PROBLEM ▸ Please copy the data below exactly, from its first line through the line holding "X60250Y100250D02*", and skip the pictures.

--- START ---

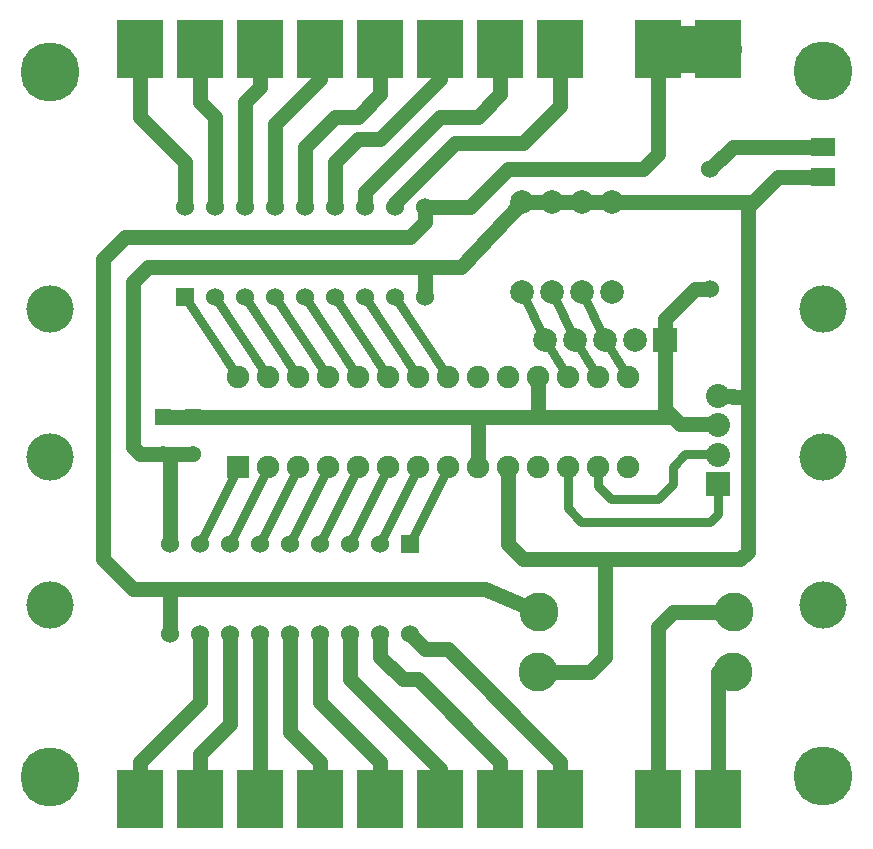
<source format=gbr>
G04 EasyPC Gerber Version 20.0.2 Build 4112 *
G04 #@! TF.Part,Single*
G04 #@! TF.FileFunction,Copper,L1,Bot *
%FSLAX35Y35*%
%MOIN*%
G04 #@! TA.AperFunction,SMDPad*
%ADD113R,0.15748X0.19685*%
G04 #@! TA.AperFunction,ComponentPad*
%ADD102R,0.05400X0.05400*%
%ADD138R,0.06000X0.06000*%
%ADD131R,0.07500X0.07500*%
%ADD108R,0.07874X0.07874*%
%ADD105R,0.08000X0.08000*%
G04 #@! TD.AperFunction*
%ADD133C,0.03150*%
%ADD20C,0.05000*%
G04 #@! TA.AperFunction,ComponentPad*
%ADD103C,0.05400*%
G04 #@! TD.AperFunction*
%ADD22C,0.06000*%
G04 #@! TA.AperFunction,ComponentPad*
%ADD132C,0.07500*%
%ADD107C,0.07874*%
%ADD106C,0.08000*%
%ADD110C,0.12992*%
G04 #@! TD.AperFunction*
%ADD115C,0.15748*%
G04 #@! TA.AperFunction,SMDPad*
%ADD114R,0.08000X0.06000*%
G04 #@! TA.AperFunction,WasherPad*
%ADD130C,0.19685*%
X0Y0D02*
D02*
D20*
X50250Y15250D02*
Y27750D01*
X70250Y47750*
Y70250*
X57750Y142750D02*
X67750D01*
X60250Y70250D02*
Y85250D01*
X165250*
X60250D02*
X47750D01*
X37750Y95250*
Y195250*
X45250Y202750*
X140250*
X145250Y207750*
Y212750*
X60250Y100250D02*
Y130250D01*
X57750*
X65250Y212750D02*
Y227750D01*
X50250Y242750*
Y265289*
X67750Y130250D02*
X60250D01*
X70250Y15250D02*
Y30250D01*
X80250Y40250*
Y70250*
X75250Y212750D02*
Y242750D01*
X70250Y247750*
Y265289*
X85250Y212750D02*
Y247750D01*
X90250Y252750*
Y265289*
Y15250D02*
Y70250D01*
X95250Y212750D02*
Y240250D01*
X110250Y255250*
Y265289*
X105250Y212750D02*
Y232750D01*
X115250Y242750*
X122750*
X130250Y250250*
Y265289*
X110250Y15250D02*
Y27750D01*
X100250Y37750*
Y70250*
X115250Y212750D02*
Y227750D01*
X122750Y235250*
X130250*
X150250Y255250*
Y265289*
X125250Y212750D02*
Y217750D01*
X150250Y242750*
X162750*
X170250Y250250*
Y265289*
X130250Y15250D02*
Y27750D01*
X110250Y47750*
Y70250*
X135250Y212750D02*
Y213872D01*
X155250Y233872*
X177750*
X190250Y246372*
Y265289*
X145250Y182750D02*
Y192750D01*
X52750*
X47750Y187750*
Y132750*
X50250Y130250*
X57750*
X150250Y15250D02*
Y25250D01*
X120250Y55250*
Y70250*
X157250Y192750D02*
X177533Y214250D01*
X157250Y192750D02*
X145250D01*
Y182750*
X162750Y142750D02*
Y125950D01*
X165250Y85250D02*
X183211Y77750D01*
X170250Y15250D02*
Y27750D01*
X142750Y55250*
X137750*
X130250Y62750*
Y70250*
X177533Y214250D02*
X177033D01*
X177533D02*
X187533D01*
X182750Y57750D02*
X200250D01*
X205250Y62750*
Y95250*
X200250*
X182750Y155950D02*
Y142750D01*
X185250*
X183250Y95250D02*
X177750D01*
X172750Y100250*
Y125950*
X185250Y142750D02*
X67750D01*
X185250D02*
X227750D01*
X187533Y214250D02*
X197533D01*
X190250Y15250D02*
Y27750D01*
X152750Y65250*
X145250*
X140250Y70250*
X190250Y95250D02*
X183250D01*
X197533Y214250D02*
X207533D01*
X200250Y95250D02*
X190250D01*
X222750Y265250D02*
Y230250D01*
X217750Y225250*
X172750*
X160250Y212750*
X145250*
X227750Y142750D02*
X225250Y145250D01*
Y168250*
X240250Y185250D02*
X235250D01*
X225250Y175250*
Y168250*
X240250Y225250D02*
X247750Y232750D01*
X277750*
X242750Y139935D02*
Y140250D01*
X230250*
X227750Y142750*
X242750Y149778D02*
X247750D01*
Y149416*
X252750*
X247789Y57750D02*
X242750D01*
Y15250*
X248250Y77750D02*
X227750D01*
X222750Y72750*
Y15250*
X252750Y149416D02*
Y97750D01*
X250250Y95250*
X200250*
X252750Y207750D02*
Y214250D01*
X207533*
X252750Y207750D02*
Y149416D01*
X277750Y222750D02*
X262750D01*
X252750Y212750*
Y207750*
D02*
D22*
X60250Y70250D03*
Y100250D03*
X65250Y212750D03*
X70250Y70250D03*
Y100250D03*
X75250Y182750D03*
Y212750D03*
X80250Y70250D03*
Y100250D03*
X85250Y182750D03*
Y212750D03*
X90250Y70250D03*
Y100250D03*
X95250Y182750D03*
Y212750D03*
X100250Y70250D03*
Y100250D03*
X105250Y182750D03*
Y212750D03*
X110250Y70250D03*
Y100250D03*
X115250Y182750D03*
Y212750D03*
X120250Y70250D03*
Y100250D03*
X125250Y182750D03*
Y212750D03*
X130250Y70250D03*
Y100250D03*
X135250Y182750D03*
Y212750D03*
X140250Y70250D03*
X145250Y182750D03*
Y212750D03*
X240250Y185250D03*
Y225250D03*
D02*
D102*
X57750Y142750D03*
X67750D03*
D02*
D103*
X57750Y130250D03*
X67750D03*
D02*
D105*
X242750Y120250D03*
D02*
D106*
Y130093D03*
Y139935D03*
Y149778D03*
D02*
D107*
X177533Y184250D03*
Y214250D03*
X185250Y168250D03*
X187533Y184250D03*
Y214250D03*
X195250Y168250D03*
X197533Y184250D03*
Y214250D03*
X205250Y168250D03*
X207533Y184250D03*
Y214250D03*
X215250Y168250D03*
D02*
D108*
X225250D03*
D02*
D110*
X182750Y57750D03*
X183211Y77750D03*
X247789Y57750D03*
X248250Y77750D03*
D02*
D113*
X50250Y15250D03*
Y265289D03*
X70250Y15250D03*
Y265289D03*
X90250Y15250D03*
Y265289D03*
X110250Y15250D03*
Y265289D03*
X130250Y15250D03*
Y265289D03*
X150250Y15250D03*
Y265289D03*
X170250Y15250D03*
Y265289D03*
X190250Y15250D03*
Y265289D03*
X222750Y15250D03*
Y265250D03*
X242750Y15250D03*
Y265250D03*
D02*
D114*
X277750Y222750D03*
Y232750D03*
D02*
D115*
X20250Y80073D03*
Y129285D03*
Y178498D03*
X222750Y265250D02*
X242750D01*
X277750Y80073D03*
Y129285D03*
Y178498D03*
D02*
D130*
X20250Y22750D03*
Y257750D03*
X277750Y23118D03*
Y258118D03*
D02*
D131*
X82750Y125950D03*
D02*
D132*
Y155950D03*
X92750Y125950D03*
Y155950D03*
X102750Y125950D03*
Y155950D03*
X112750Y125950D03*
Y155950D03*
X122750Y125950D03*
Y155950D03*
X132750Y125950D03*
Y155950D03*
X142750Y125950D03*
Y155950D03*
X152750Y125950D03*
Y155950D03*
X162750Y125950D03*
Y155950D03*
X172750Y125950D03*
Y155950D03*
X182750Y125950D03*
Y155950D03*
X192750Y125950D03*
Y155950D03*
X202750Y125950D03*
Y155950D03*
X212750Y125950D03*
Y155950D03*
D02*
D133*
X65250Y182750D02*
X82750Y155950D01*
X75250Y182750D02*
X92750Y155950D01*
X82750Y125950D02*
X70250Y100250D01*
X85250Y182750D02*
X102750Y155950D01*
X92750Y125950D02*
X80250Y100250D01*
X95250Y182750D02*
X112750Y155950D01*
X102750Y125950D02*
X90250Y100250D01*
X105250Y182750D02*
X122750Y155950D01*
X112750Y125950D02*
X100250Y100250D01*
X115250Y182750D02*
X132750Y155950D01*
X122750Y125950D02*
X110250Y100250D01*
X125250Y182750D02*
X142750Y155950D01*
X132750Y125950D02*
X120250Y100250D01*
X135250Y182750D02*
X152750Y155950D01*
X142750Y125950D02*
X130250Y100250D01*
X152750Y125950D02*
X140250Y100250D01*
X177533Y184250D02*
X185250Y168250D01*
X192750Y155950*
X187533Y184250D02*
X195250Y168250D01*
X202750Y155950*
X197533Y184250D02*
X205250Y168250D01*
X202750Y125950D02*
Y119716D01*
X207216Y115250*
X222750*
X227750Y120250*
Y126134*
X231866Y130250*
X242750*
Y130093*
X205250Y168250D02*
X212750Y155950D01*
X242750Y120250D02*
Y110250D01*
X240250Y107750*
X197216*
X192750Y112216*
Y125950*
D02*
D138*
X65250Y182750D03*
X140250Y100250D03*
X0Y0D02*
M02*

</source>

--- END ---

EXERCISE SOLUTION ▸
<source format=gbr>
G04 EasyPC Gerber Version 20.0.2 Build 4112 *
G04 #@! TF.Part,Single*
G04 #@! TF.FileFunction,Copper,L1,Bot *
%FSLAX35Y35*%
%MOIN*%
G04 #@! TA.AperFunction,SMDPad*
%ADD113R,0.15748X0.19685*%
G04 #@! TA.AperFunction,ComponentPad*
%ADD102R,0.05400X0.05400*%
%ADD138R,0.06000X0.06000*%
%ADD131R,0.07500X0.07500*%
%ADD108R,0.07874X0.07874*%
%ADD105R,0.08000X0.08000*%
G04 #@! TD.AperFunction*
%ADD133C,0.03150*%
%ADD20C,0.05000*%
G04 #@! TA.AperFunction,ComponentPad*
%ADD103C,0.05400*%
G04 #@! TD.AperFunction*
%ADD22C,0.06000*%
G04 #@! TA.AperFunction,ComponentPad*
%ADD132C,0.07500*%
%ADD107C,0.07874*%
%ADD106C,0.08000*%
%ADD110C,0.12992*%
G04 #@! TD.AperFunction*
%ADD115C,0.15748*%
G04 #@! TA.AperFunction,SMDPad*
%ADD114R,0.08000X0.06000*%
G04 #@! TA.AperFunction,WasherPad*
%ADD130C,0.19685*%
X0Y0D02*
D02*
D20*
X50250Y15250D02*
Y27750D01*
X70250Y47750*
Y70250*
X57750Y142750D02*
X67750D01*
X60250Y70250D02*
Y85250D01*
X165250*
X60250D02*
X47750D01*
X37750Y95250*
Y195250*
X45250Y202750*
X140250*
X145250Y207750*
Y212750*
X60250Y100250D02*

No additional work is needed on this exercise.